Considering the enormous amount of free cash flow Microsoft earns from software sales and cloud services as well as its high gross and free cash flow margins, I believe that Microsoft should be seen as a value stock.

Microsoft is set to buy back more shares

In Q3’22, the software company returned $12.4B to shareholders, $4.6B came as dividends and $7.8B came as stock buybacks. Microsoft is repurchasing shares consistently in the market and the decline in the firm’s valuation this year makes stock buybacks even more attractive from a shareholder point of view.
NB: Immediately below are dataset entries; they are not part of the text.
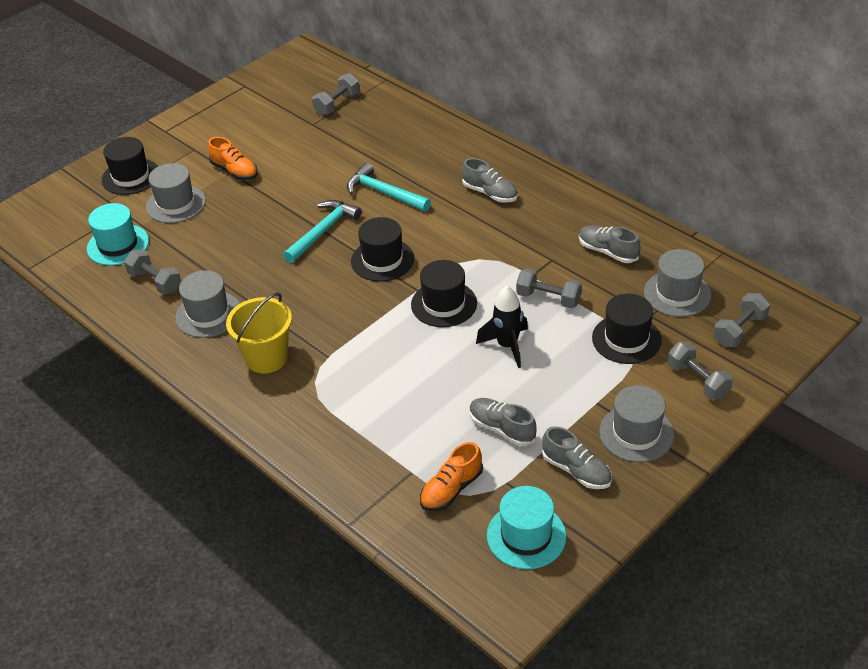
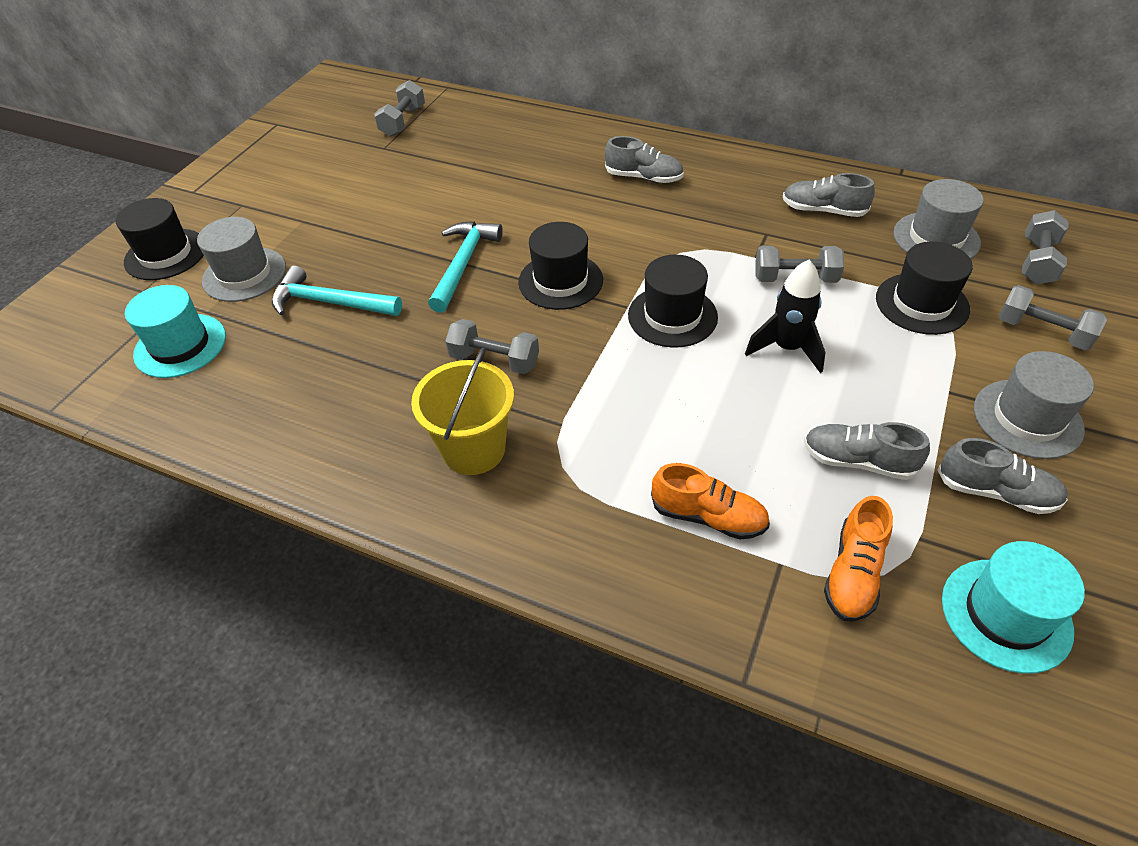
camera: 20 degrees left, 5 degrees up
grey dumbbell [124,249,181,295] -> grey dumbbell moved to [445,319,539,374]
grey hat [175,270,240,338] -> none
orange shoe [208,137,258,180] -> orange shoe moved to [651,463,770,539]
turquoise hammer [347,163,431,211] -> turquoise hammer moved to [272,265,402,316]

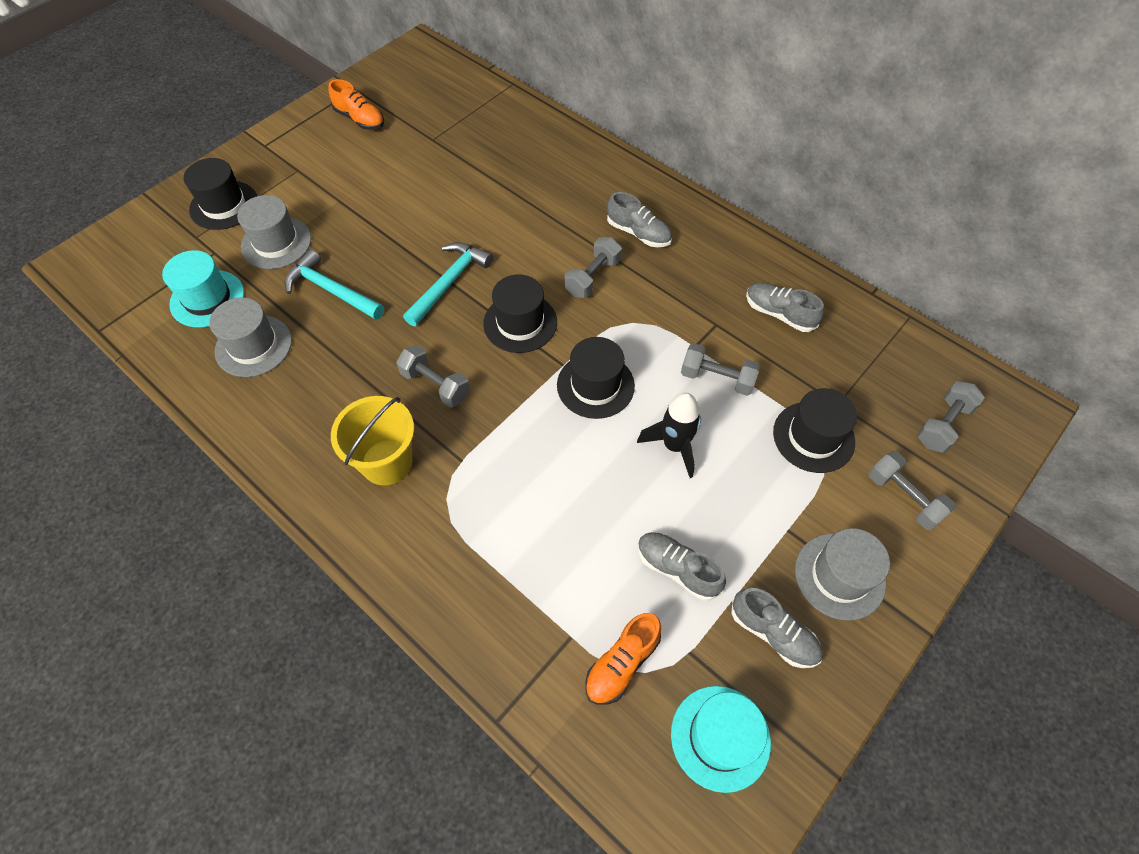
camera: 15 degrees right, 10 degrees up
grey dumbbell [374,80,425,137] -> grey dumbbell moved to [565,237,622,298]
orange shoe [651,463,770,539] -> orange shoe moved to [329,79,384,130]
grey hat [893,179,984,259] -> grey hat moved to [209,297,292,377]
Microsoft has reduced the amount of shares outstanding by more than 10% in the last decade and the firm will likely repurchase more shares in 2023.

Data by YCharts

Risks with Microsoft

While the stronger dollar is going to have a (minimal) impact on Microsoft’s revenues and earnings, the software company’s core business are performing well. Microsoft is getting stronger in cloud which is the growth market of the future. However, risks to top line growth and a continual appreciation of the U.S. dollar is a problem for companies that generate a large amount of overseas sales.

Final thoughts

Due to Microsoft’s enormous free cash flow, Microsoft should be seen as a value stock. The company did well in the first quarter, revealing significant revenue momentum in its business, especially cloud, which has taken over as a growth driver in recent years. Microsoft’s risks related to the stronger U.S. dollar are greatly exaggerated and the stock is a buy!